AtBRO1, BRO1-like domain-containing protein, modulates growth and abiotic stress responses in Arabidopsis

Plants physiological mechanisms are affected by Abscisic acid (ABA) via changing gene expression and empowers plants to adapt in numerous environments. Plants have evolved their protection mechanisms for seed germination and abiotic environments to deal with critical harsh conditions. Here, we have explored those changes in Arabidopsis thaliana plants subjected to multiple abiotic stresses. AtBro1 transcripts showed up-regulation in the presence of salt, ABA and mannitol stress conditions. AtBRO1 over-expression lines exhibited robust tolerance to drought and salt stress. Further, ABA elicits resistance responses in loss-of-function bro1-1 mutant plants and AtBro1 positively regulates drought resistance in Arabidopsis. Promoter of AtBro1 fused with GUS showed GUS expression mainly in the rosette leaves and floral clusters, especially in anthers. AtBro1 protein was found to be localized in the plasma membrane of Arabidopsis at the subcellular level by using AtBro1::GFP fusion. Using a broad RNA-sequencing analysis, we observed that early transcriptional responses prompted by ABA induction exhibit specific quantitative differences at different time points, suggesting that ABA stimulates resistance responses in bro1-1 mutant plants.

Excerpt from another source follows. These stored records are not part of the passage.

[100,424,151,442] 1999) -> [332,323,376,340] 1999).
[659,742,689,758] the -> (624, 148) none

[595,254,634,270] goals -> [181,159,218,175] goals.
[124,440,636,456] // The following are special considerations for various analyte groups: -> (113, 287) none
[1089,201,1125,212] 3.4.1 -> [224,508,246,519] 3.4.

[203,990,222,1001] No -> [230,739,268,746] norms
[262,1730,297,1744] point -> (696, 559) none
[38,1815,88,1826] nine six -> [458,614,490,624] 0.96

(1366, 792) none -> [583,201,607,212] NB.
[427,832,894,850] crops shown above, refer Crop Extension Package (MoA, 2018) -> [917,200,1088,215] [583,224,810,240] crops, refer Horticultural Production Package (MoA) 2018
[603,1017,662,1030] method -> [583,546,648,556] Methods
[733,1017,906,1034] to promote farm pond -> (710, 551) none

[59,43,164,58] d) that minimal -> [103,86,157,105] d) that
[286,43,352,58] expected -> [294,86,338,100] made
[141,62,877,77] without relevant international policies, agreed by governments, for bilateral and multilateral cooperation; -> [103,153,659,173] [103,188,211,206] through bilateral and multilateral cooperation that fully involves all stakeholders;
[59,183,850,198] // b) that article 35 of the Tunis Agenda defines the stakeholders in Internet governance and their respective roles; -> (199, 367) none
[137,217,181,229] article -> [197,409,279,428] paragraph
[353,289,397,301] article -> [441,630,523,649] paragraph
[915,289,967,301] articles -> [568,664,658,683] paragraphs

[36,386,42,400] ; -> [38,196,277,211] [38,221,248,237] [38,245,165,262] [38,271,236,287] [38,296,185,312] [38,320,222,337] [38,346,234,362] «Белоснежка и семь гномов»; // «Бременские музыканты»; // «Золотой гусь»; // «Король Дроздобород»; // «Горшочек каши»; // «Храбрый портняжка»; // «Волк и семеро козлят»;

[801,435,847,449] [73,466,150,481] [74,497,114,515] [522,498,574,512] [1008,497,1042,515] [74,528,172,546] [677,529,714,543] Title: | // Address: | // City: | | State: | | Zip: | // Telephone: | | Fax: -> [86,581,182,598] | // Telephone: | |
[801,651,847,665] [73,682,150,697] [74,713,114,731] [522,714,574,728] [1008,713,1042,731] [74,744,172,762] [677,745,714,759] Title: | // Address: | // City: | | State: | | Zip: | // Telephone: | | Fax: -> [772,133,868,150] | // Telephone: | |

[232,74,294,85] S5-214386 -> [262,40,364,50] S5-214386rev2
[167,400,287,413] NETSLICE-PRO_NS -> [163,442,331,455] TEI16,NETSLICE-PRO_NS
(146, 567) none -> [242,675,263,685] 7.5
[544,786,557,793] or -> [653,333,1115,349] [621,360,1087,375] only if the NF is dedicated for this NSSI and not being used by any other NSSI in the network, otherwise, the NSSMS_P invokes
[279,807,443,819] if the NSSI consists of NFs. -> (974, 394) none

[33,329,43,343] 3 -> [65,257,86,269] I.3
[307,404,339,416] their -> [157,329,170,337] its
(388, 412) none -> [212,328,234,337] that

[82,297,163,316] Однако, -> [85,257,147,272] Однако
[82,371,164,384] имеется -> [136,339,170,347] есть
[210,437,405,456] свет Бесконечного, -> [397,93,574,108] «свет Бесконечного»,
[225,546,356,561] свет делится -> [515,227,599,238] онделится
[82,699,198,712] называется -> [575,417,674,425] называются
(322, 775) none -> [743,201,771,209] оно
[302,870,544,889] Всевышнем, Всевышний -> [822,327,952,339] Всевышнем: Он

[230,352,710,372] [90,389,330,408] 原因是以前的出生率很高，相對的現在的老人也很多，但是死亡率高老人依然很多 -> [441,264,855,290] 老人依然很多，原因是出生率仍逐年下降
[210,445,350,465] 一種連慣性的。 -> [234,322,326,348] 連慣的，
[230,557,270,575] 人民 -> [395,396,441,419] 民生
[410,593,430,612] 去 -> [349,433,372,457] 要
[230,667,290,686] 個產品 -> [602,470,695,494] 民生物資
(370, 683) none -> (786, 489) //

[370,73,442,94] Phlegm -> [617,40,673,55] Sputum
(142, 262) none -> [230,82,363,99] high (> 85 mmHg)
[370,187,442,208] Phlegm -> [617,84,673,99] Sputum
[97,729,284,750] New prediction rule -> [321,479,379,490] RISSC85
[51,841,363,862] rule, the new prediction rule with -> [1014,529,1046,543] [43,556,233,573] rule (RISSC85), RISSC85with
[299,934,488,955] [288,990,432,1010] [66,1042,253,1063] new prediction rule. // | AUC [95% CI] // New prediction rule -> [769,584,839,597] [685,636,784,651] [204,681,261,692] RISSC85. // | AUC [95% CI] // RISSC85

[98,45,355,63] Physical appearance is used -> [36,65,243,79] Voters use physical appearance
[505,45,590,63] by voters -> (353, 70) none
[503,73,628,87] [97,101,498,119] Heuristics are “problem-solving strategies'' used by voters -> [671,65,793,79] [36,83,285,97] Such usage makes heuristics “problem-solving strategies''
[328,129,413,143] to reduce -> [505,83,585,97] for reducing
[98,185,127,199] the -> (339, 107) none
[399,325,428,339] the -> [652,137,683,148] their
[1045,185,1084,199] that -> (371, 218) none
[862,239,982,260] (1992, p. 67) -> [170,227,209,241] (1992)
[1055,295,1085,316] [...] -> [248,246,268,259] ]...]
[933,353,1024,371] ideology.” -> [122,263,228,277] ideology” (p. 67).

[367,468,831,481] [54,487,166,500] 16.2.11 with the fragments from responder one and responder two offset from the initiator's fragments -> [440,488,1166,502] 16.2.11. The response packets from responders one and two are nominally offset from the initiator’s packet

Additionally, transcripts levels of MOP9.5, MRD1, HEI10, and MIOX4 were altered in loss-of-function mutant plants which are involved in different stress conditions. Collectively, our results have shown that AtBro1 is involved in a significant role by regulating plant transcriptional response to ABA and induction of resistance response against abiotic stress. Overall design: Seeds of WT Arabidopsis thaliana, Columbia ecotype (Col-0), as well as bro1-1 mutant were used in this study. After two days of stratification at 4°C, the plants were grown in Half Murashige and Skoog Basal Medium supplemented with sucrose. Seedlings were grown weeks for two weeks, then treated with ABA (100 µM) for 2 and 4 hours. The harvested plant materials were freezed in liquid nitrogen and stored in -80°C freezer until further use. For each condition (mock and ABA treated), three independent biological replicates were used and total RNA was extracted using RNAeasy kit (Qiagen) according to the manufacturer's protocol. And samples were used for mRNA sequencing.